DIRECTIONS FOR THIS TASK.
Wherever the string "Glandular" shows up in the material below, copy that line.

DATA PROVIDED.

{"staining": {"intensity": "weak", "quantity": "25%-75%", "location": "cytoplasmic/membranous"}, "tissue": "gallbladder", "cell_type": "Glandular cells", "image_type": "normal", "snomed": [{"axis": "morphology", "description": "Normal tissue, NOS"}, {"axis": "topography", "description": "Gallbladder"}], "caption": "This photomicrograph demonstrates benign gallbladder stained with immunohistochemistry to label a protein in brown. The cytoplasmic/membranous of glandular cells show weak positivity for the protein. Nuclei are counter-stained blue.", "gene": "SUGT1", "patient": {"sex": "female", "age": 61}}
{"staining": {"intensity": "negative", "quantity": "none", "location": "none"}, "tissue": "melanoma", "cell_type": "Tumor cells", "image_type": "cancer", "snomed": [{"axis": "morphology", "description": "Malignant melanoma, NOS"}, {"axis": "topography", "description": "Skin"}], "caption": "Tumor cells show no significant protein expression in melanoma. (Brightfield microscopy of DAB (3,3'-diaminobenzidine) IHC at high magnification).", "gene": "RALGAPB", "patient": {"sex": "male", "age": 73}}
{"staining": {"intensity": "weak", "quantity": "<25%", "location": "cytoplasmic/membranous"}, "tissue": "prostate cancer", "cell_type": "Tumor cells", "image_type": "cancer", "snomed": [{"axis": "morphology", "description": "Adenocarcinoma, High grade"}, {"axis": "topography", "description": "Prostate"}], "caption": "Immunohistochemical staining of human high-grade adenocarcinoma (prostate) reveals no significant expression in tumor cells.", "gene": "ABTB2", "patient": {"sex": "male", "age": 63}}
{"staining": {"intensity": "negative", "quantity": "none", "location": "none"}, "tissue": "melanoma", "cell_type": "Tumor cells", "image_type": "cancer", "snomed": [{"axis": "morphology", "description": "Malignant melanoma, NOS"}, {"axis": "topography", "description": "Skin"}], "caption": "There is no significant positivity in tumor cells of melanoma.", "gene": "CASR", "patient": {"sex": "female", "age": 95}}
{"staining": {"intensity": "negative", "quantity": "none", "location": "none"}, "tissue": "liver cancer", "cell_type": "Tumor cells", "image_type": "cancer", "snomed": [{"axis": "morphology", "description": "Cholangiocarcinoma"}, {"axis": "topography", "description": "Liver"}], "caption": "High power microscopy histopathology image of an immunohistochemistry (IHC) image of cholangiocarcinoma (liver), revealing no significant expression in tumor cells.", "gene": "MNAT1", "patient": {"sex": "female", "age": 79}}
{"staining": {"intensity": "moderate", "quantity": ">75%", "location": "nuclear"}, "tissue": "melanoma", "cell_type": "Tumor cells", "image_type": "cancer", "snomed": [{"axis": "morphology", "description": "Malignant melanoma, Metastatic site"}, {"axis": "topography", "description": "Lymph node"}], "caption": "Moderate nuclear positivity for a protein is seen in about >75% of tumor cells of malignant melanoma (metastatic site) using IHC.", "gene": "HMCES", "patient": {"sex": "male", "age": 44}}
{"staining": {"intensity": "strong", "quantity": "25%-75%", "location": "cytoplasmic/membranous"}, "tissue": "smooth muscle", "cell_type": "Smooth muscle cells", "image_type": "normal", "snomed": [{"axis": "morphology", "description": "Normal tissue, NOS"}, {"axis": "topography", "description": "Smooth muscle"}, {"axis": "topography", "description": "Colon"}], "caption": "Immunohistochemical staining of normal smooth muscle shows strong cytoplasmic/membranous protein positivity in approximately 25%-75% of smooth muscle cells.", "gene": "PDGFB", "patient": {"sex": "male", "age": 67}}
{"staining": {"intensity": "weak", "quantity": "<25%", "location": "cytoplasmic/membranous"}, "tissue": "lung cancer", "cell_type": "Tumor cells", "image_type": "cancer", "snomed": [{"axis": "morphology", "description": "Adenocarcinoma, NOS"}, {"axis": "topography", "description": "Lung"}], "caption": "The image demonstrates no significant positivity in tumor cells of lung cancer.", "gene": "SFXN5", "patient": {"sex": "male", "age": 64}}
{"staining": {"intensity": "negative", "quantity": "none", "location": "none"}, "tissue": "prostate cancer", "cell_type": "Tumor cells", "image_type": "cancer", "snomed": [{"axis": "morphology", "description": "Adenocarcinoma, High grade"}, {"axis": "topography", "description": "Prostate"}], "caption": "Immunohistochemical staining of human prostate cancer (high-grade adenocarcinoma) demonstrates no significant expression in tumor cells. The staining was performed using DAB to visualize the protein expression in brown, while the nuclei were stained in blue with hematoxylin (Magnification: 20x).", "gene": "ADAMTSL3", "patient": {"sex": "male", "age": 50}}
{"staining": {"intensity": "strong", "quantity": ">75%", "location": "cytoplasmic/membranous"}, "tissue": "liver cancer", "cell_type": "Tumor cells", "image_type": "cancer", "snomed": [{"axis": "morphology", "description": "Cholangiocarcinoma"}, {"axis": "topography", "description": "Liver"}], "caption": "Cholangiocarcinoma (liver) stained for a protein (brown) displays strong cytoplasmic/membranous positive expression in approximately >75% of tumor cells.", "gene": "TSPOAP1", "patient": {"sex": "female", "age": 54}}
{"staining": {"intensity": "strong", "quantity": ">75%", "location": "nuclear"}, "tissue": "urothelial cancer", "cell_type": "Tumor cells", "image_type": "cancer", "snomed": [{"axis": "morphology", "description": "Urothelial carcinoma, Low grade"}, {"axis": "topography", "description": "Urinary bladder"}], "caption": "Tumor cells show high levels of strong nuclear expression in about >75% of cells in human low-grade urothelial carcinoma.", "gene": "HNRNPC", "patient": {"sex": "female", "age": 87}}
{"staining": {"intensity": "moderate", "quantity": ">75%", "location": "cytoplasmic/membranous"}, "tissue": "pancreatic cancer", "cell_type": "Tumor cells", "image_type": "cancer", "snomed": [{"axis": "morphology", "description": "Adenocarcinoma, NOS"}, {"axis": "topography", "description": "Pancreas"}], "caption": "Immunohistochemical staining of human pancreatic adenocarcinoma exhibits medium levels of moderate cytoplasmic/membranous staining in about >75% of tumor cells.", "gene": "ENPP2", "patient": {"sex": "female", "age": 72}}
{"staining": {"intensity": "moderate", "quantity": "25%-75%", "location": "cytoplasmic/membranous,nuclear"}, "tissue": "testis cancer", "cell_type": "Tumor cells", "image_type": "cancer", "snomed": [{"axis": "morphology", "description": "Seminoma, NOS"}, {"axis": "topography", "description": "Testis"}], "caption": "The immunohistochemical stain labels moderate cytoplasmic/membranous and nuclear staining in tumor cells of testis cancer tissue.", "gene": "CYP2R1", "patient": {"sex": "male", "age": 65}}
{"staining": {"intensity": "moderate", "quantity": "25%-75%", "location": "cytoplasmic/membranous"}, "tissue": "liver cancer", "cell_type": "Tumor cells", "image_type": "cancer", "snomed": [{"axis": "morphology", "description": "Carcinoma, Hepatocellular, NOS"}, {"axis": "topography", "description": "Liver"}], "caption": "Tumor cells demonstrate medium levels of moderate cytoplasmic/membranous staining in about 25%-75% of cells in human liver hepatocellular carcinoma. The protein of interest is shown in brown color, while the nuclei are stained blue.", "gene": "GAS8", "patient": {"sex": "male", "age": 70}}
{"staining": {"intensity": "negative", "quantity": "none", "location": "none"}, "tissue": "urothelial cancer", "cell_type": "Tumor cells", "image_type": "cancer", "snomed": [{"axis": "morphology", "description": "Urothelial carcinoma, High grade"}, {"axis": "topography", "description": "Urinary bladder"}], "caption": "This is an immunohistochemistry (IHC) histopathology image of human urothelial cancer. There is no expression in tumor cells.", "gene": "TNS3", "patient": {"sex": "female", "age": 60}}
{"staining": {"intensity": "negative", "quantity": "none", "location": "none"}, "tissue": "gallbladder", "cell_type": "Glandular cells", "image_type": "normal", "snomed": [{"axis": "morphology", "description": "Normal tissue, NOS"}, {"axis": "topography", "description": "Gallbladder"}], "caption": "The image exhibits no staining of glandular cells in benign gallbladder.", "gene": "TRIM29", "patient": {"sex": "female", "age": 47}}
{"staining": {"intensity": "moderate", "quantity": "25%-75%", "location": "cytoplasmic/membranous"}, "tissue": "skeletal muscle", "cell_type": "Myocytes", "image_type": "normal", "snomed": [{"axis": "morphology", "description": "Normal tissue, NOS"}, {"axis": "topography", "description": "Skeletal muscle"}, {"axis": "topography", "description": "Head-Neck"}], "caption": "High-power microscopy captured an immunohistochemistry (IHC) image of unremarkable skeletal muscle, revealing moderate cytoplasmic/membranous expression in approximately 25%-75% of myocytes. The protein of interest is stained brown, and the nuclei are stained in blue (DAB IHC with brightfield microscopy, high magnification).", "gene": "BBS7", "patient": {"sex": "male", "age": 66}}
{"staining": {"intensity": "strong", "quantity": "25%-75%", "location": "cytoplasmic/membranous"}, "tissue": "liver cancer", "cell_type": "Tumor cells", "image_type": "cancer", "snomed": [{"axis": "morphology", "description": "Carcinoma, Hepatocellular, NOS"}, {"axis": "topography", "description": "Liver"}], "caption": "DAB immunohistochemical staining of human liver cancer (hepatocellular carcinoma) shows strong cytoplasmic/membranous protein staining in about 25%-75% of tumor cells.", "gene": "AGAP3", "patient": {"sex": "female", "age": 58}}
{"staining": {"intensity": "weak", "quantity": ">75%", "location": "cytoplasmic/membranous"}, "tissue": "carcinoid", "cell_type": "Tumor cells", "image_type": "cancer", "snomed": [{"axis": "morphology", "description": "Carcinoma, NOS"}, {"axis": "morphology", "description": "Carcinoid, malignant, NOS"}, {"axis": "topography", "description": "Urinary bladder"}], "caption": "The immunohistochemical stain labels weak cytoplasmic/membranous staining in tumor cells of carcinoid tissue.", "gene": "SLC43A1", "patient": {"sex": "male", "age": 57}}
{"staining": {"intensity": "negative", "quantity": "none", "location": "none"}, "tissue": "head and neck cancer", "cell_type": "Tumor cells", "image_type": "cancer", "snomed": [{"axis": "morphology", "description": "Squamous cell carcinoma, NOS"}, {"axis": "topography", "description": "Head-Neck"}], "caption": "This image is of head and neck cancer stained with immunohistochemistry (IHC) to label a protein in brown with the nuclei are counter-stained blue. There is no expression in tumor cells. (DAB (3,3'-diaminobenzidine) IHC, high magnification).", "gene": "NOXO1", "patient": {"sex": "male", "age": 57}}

ANSWER BOX.
{"staining": {"intensity": "weak", "quantity": "25%-75%", "location": "cytoplasmic/membranous"}, "tissue": "gallbladder", "cell_type": "Glandular cells", "image_type": "normal", "snomed": [{"axis": "morphology", "description": "Normal tissue, NOS"}, {"axis": "topography", "description": "Gallbladder"}], "caption": "This photomicrograph demonstrates benign gallbladder stained with immunohistochemistry to label a protein in brown. The cytoplasmic/membranous of glandular cells show weak positivity for the protein. Nuclei are counter-stained blue.", "gene": "SUGT1", "patient": {"sex": "female", "age": 61}}
{"staining": {"intensity": "negative", "quantity": "none", "location": "none"}, "tissue": "gallbladder", "cell_type": "Glandular cells", "image_type": "normal", "snomed": [{"axis": "morphology", "description": "Normal tissue, NOS"}, {"axis": "topography", "description": "Gallbladder"}], "caption": "The image exhibits no staining of glandular cells in benign gallbladder.", "gene": "TRIM29", "patient": {"sex": "female", "age": 47}}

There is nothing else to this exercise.